Tue Jan 6 19:58:34 EST 2004

[Skip]
> ...
> Another apparently strongly hammy token (prob 0.092) had me confused
> for a bit.

It still has me confused.

> When I ran extractmessages.py to identify the messages containing
> 'bi:skip:w 20 skip:w 10', only two hams and two spams turned up.
> That should have resulted in a spamprob close to 0.5, not 0.1.

That *may* be true, but you haven't revealed enough to say whether it should
be true.  If, for example, you've trained on much more spam than ham, a
feature that appears twice in each kind will have a spamprob less than 0.5,
and closer to 0 the greater the training imbalance.

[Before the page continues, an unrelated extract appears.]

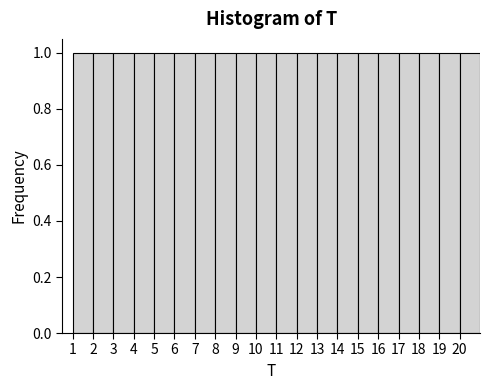

What is the height of the bar covering 12 to 13 on the x-axis? The values are not printed on the chart, so give them approximately, as read against the axis.

1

> I eventually figured out that the way I generate bigrams:
>
>     for t in Classifier()._enhance_wordstream(tokenize(msg)):
>         ...
>
> uses the current training database to decide which tokens should be
> generated, the leading & trailing unigrams or the bigram of the two.
> All possible bigrams are not generated.

We covered most of this before, but I'll add that the same code is used to
generate features for training (which is a different process than scoring):
a feature is in your training database if and only if _enhance_wordstream()
generated the feature during training of some message you trained on
(there's no concept of "tiling" during training, only during scoring).